### Instructions for the task
Turn every line of text in the data into a Markdown table with two columns, n for the row number and Line for the text, skipping blank lines. Leave the pictures out of the answer.

### Source data
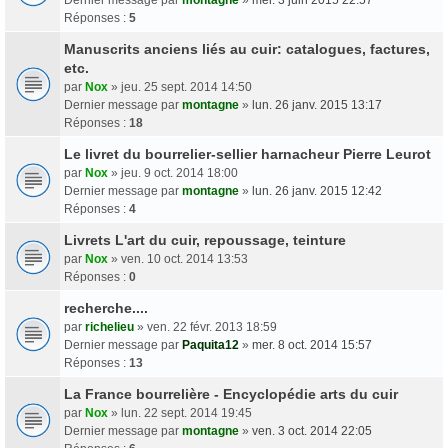
Réponses :
5
Manuscrits anciens liés au cuir: catalogues, factures,
etc.
par
Nox
» jeu. 25 sept. 2014 14:50
Dernier message par
montagne
»
lun. 26 janv. 2015 13:17
Réponses :
18
Le livret du bourrelier-sellier harnacheur Pierre Leurot
par
Nox
» jeu. 9 oct. 2014 18:00
Dernier message par
montagne
»
lun. 26 janv. 2015 12:42
Réponses :
4
Livrets L'art du cuir, repoussage, teinture
par
Nox
» ven. 10 oct. 2014 13:53
Réponses :
0
recherche....
par
richelieu
» ven. 22 févr. 2013 18:59
Dernier message par
Paquita12
»
mer. 8 oct. 2014 15:57
Réponses :
13
La France bourrelière - Encyclopédie arts du cuir
par
Nox
» lun. 22 sept. 2014 19:45
Dernier message par
montagne
»
ven. 3 oct. 2014 22:05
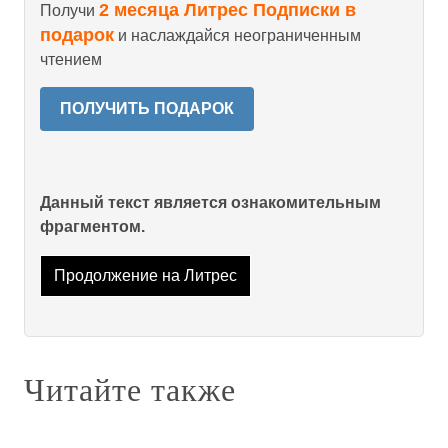
2 месяца Литрес Подписки в
Получи
подарок
и наслаждайся неограниченным
чтением
ПОЛУЧИТЬ ПОДАРОК
Данный текст является ознакомительным
фрагментом.
Продолжение на Литрес
Читайте также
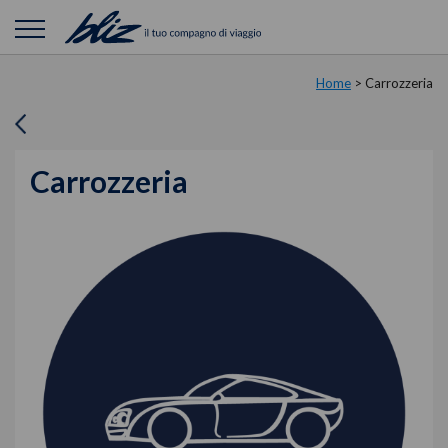
Home
>
Carrozzeria
Carrozzeria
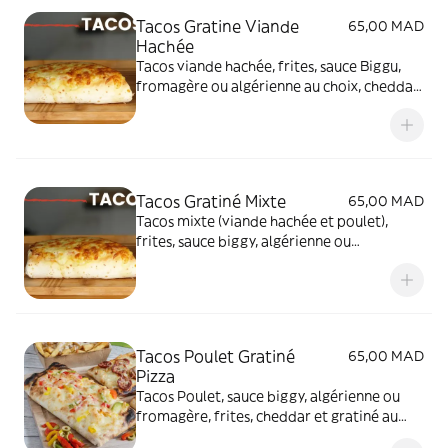
Tacos Gratine Viande
65,00 MAD
Hachée
Tacos viande hachée, frites, sauce Biggu,
fromagère ou algérienne au choix, cheddar,
gratiné au fromage au four
Tacos Gratiné Mixte
65,00 MAD
Tacos mixte (viande hachée et poulet),
frites, sauce biggy, algérienne ou
fromagère, gratiné au fromage au four
Tacos Poulet Gratiné
65,00 MAD
Pizza
Tacos Poulet, sauce biggy, algérienne ou
fromagère, frites, cheddar et gratiné au
four, dessus Pizza (sauce tomates, poivrons,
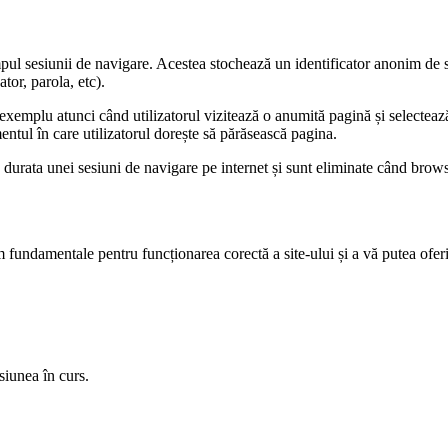
impul sesiunii de navigare. Acestea stochează un identificator anonim de s
tor, parola, etc).
exemplu atunci când utilizatorul vizitează o anumită pagină și selecteaz
ntul în care utilizatorul dorește să părăsească pagina.
 durata unei sesiuni de navigare pe internet și sunt eliminate când brows
 fundamentale pentru funcționarea corectă a site-ului și a vă putea oferi
siunea în curs.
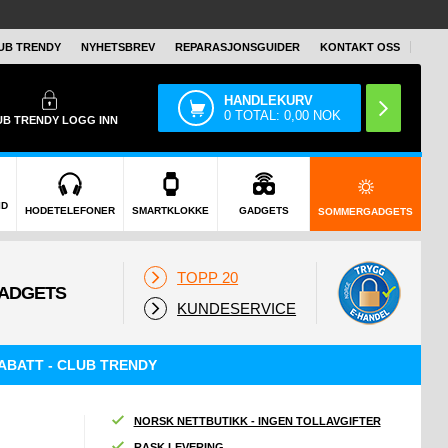
UB TRENDY
NYHETSBREV
REPARASJONSGUIDER
KONTAKT OSS
HANDLEKURV
0
TOTAL:
0,00
NOK
UB TRENDY
LOGG INN
ID
HODETELEFONER
SMARTKLOKKE
GADGETS
SOMMERGADGETS
TOPP 20
KUNDESERVICE
ABATT - CLUB TRENDY
NORSK NETTBUTIKK - INGEN TOLLAVGIFTER
RASK LEVERING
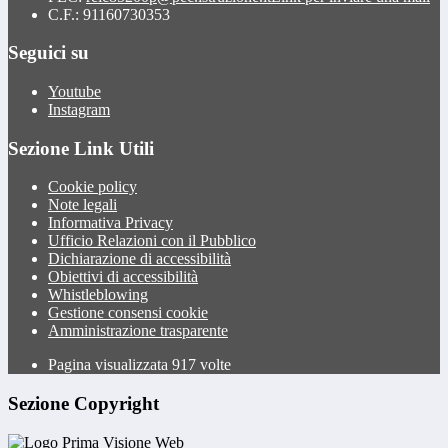
C.F.: 91160730353
Seguici su
Youtube
Instagram
Sezione Link Utili
Cookie policy
Note legali
Informativa Privacy
Ufficio Relazioni con il Pubblico
Dichiarazione di accessibilità
Obiettivi di accessibilità
Whistleblowing
Gestione consensi cookie
Amministrazione trasparente
Pagina visualizzata
917
volte
Sezione Copyright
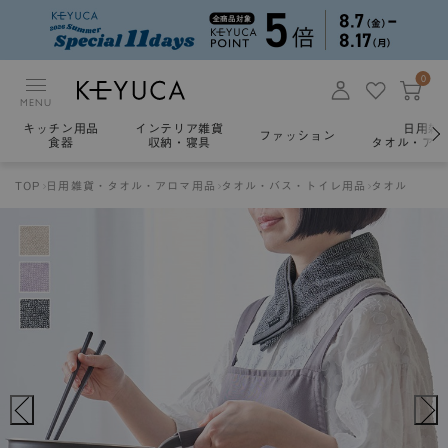
0
MENU
キッチン用品
インテリア雑貨
日用雑
ファッション
食器
収納・寝具
タオル・アロ
TOP
日用雑貨・タオル・アロマ用品
タオル・バス・トイレ用品
タオル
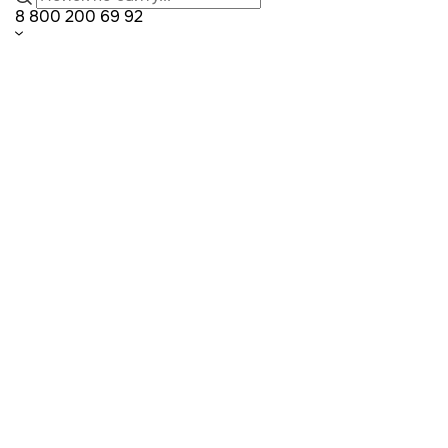
8 800 200 69 92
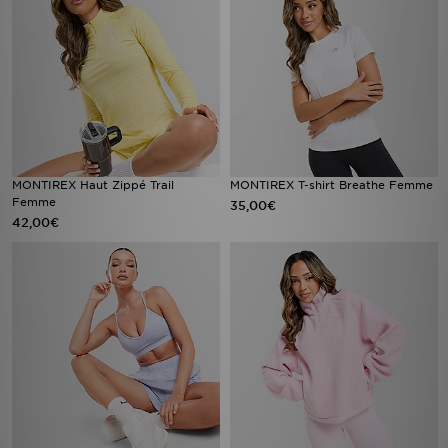
MONTIREX Haut Zippé Trail
MONTIREX T-shirt Breathe Femme
Femme
35,00€
42,00€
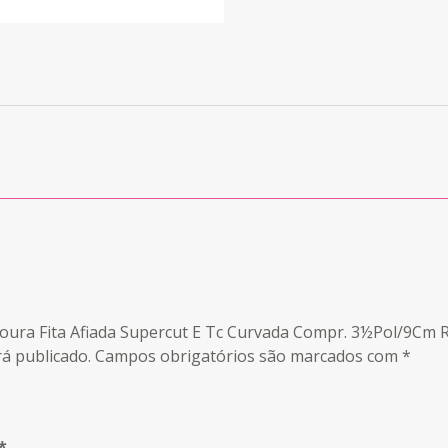
Tesoura Fita Afiada Supercut E Tc Curvada Compr. 3½Pol/9Cm 
á publicado.
Campos obrigatórios são marcados com
*
*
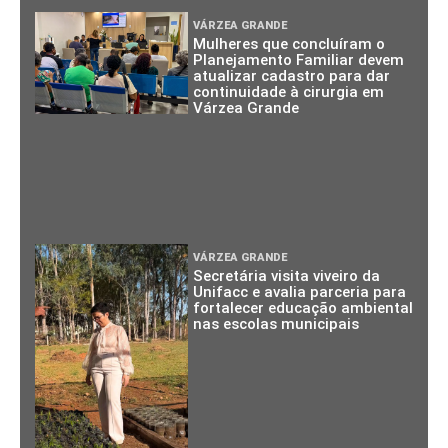
VÁRZEA GRANDE
Mulheres que concluíram o
Planejamento Familiar devem
atualizar cadastro para dar
continuidade à cirurgia em
Várzea Grande
VÁRZEA GRANDE
Secretária visita viveiro da
Unifacc e avalia parceria para
fortalecer educação ambiental
nas escolas municipais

### Exercise answer
| n | Line |
|---|---|
| 1 | Réponses : |
| 2 | 5 |
| 3 | Manuscrits anciens liés au cuir: catalogues, factures, |
| 4 | etc. |
| 5 | par |
| 6 | Nox |
| 7 | » jeu. 25 sept. 2014 14:50 |
| 8 | Dernier message par |
| 9 | montagne |
| 10 | » |
| 11 | lun. 26 janv. 2015 13:17 |
| 12 | Réponses : |
| 13 | 18 |
| 14 | Le livret du bourrelier-sellier harnacheur Pierre Leurot |
| 15 | par |
| 16 | Nox |
| 17 | » jeu. 9 oct. 2014 18:00 |
| 18 | Dernier message par |
| 19 | montagne |
| 20 | » |
| 21 | lun. 26 janv. 2015 12:42 |
| 22 | Réponses : |
| 23 | 4 |
| 24 | Livrets L'art du cuir, repoussage, teinture |
| 25 | par |
| 26 | Nox |
| 27 | » ven. 10 oct. 2014 13:53 |
| 28 | Réponses : |
| 29 | 0 |
| 30 | recherche.... |
| 31 | par |
| 32 | richelieu |
| 33 | » ven. 22 févr. 2013 18:59 |
| 34 | Dernier message par |
| 35 | Paquita12 |
| 36 | » |
| 37 | mer. 8 oct. 2014 15:57 |
| 38 | Réponses : |
| 39 | 13 |
| 40 | La France bourrelière - Encyclopédie arts du cuir |
| 41 | par |
| 42 | Nox |
| 43 | » lun. 22 sept. 2014 19:45 |
| 44 | Dernier message par |
| 45 | montagne |
| 46 | » |
| 47 | ven. 3 oct. 2014 22:05 |
| 48 | 2 месяца Литрес Подписки в |
| 49 | Получи |
| 50 | подарок |
| 51 | и наслаждайся неограниченным |
| 52 | чтением |
| 53 | ПОЛУЧИТЬ ПОДАРОК |
| 54 | Данный текст является ознакомительным |
| 55 | фрагментом. |
| 56 | Продолжение на Литрес |
| 57 | Читайте также |
| 58 | Home |
| 59 | > |
| 60 | Carrozzeria |
| 61 | Carrozzeria |
| 62 | Tacos Gratine Viande |
| 63 | 65,00 MAD |
| 64 | Hachée |
| 65 | Tacos viande hachée, frites, sauce Biggu, |
| 66 | fromagère ou algérienne au choix, cheddar, |
| 67 | gratiné au fromage au four |
| 68 | Tacos Gratiné Mixte |
| 69 | 65,00 MAD |
| 70 | Tacos mixte (viande hachée et poulet), |
| 71 | frites, sauce biggy, algérienne ou |
| 72 | fromagère, gratiné au fromage au four |
| 73 | Tacos Poulet Gratiné |
| 74 | 65,00 MAD |
| 75 | Pizza |
| 76 | Tacos Poulet, sauce biggy, algérienne ou |
| 77 | fromagère, frites, cheddar et gratiné au |
| 78 | four, dessus Pizza (sauce tomates, poivrons, |
| 79 | impul sesiunii de navigare. Acestea stochează un identificator anonim de s |
| 80 | tor, parola, etc). |
| 81 | exemplu atunci când utilizatorul vizitează o anumită pagină și selecteaz |
| 82 | ntul în care utilizatorul dorește să părăsească pagina. |
| 83 |  durata unei sesiuni de navigare pe internet și sunt eliminate când brows |
| 84 |  fundamentale pentru funcționarea corectă a site-ului și a vă putea oferi |
| 85 | siunea în curs. |
| 86 | UB TRENDY |
| 87 | NYHETSBREV |
| 88 | REPARASJONSGUIDER |
| 89 | KONTAKT OSS |
| 90 | HANDLEKURV |
| 91 | 0 |
| 92 | TOTAL: |
| 93 | 0,00 |
| 94 | NOK |
| 95 | UB TRENDY |
| 96 | LOGG INN |
| 97 | ID |
| 98 | HODETELEFONER |
| 99 | SMARTKLOKKE |
| 100 | GADGETS |
| 101 | SOMMERGADGETS |
| 102 | TOPP 20 |
| 103 | KUNDESERVICE |
| 104 | ABATT - CLUB TRENDY |
| 105 | NORSK NETTBUTIKK - INGEN TOLLAVGIFTER |
| 106 | RASK LEVERING |
| 107 | C.F.: 91160730353 |
| 108 | Seguici su |
| 109 | Youtube |
| 110 | Instagram |
| 111 | Sezione Link Utili |
| 112 | Cookie policy |
| 113 | Note legali |
| 114 | Informativa Privacy |
| 115 | Ufficio Relazioni con il Pubblico |
| 116 | Dichiarazione di accessibilità |
| 117 | Obiettivi di accessibilità |
| 118 | Whistleblowing |
| 119 | Gestione consensi cookie |
| 120 | Amministrazione trasparente |
| 121 | Pagina visualizzata |
| 122 | 917 |
| 123 | volte |
| 124 | Sezione Copyright |
| 125 | 0 |
| 126 | MENU |
| 127 | キッチン用品 |
| 128 | インテリア雑貨 |
| 129 | 日用雑 |
| 130 | ファッション |
| 131 | 食器 |
| 132 | 収納・寝具 |
| 133 | タオル・アロ |
| 134 | TOP |
| 135 | 日用雑貨・タオル・アロマ用品 |
| 136 | タオル・バス・トイレ用品 |
| 137 | タオル |
| 138 | 8 800 200 69 92 |
| 139 | MONTIREX Haut Zippé Trail |
| 140 | MONTIREX T-shirt Breathe Femme |
| 141 | Femme |
| 142 | 35,00€ |
| 143 | 42,00€ |
| 144 | Tesoura Fita Afiada Supercut E Tc Curvada Compr. 3½Pol/9Cm  |
| 145 | á publicado. |
| 146 | Campos obrigatórios são marcados com |
| 147 | * |
| 148 | * |
| 149 | VÁRZEA GRANDE |
| 150 | Mulheres que concluíram o |
| 151 | Planejamento Familiar devem |
| 152 | atualizar cadastro para dar |
| 153 | continuidade à cirurgia em |
| 154 | Várzea Grande |
| 155 | VÁRZEA GRANDE |
| 156 | Secretária visita viveiro da |
| 157 | Unifacc e avalia parceria para |
| 158 | fortalecer educação ambiental |
| 159 | nas escolas municipais |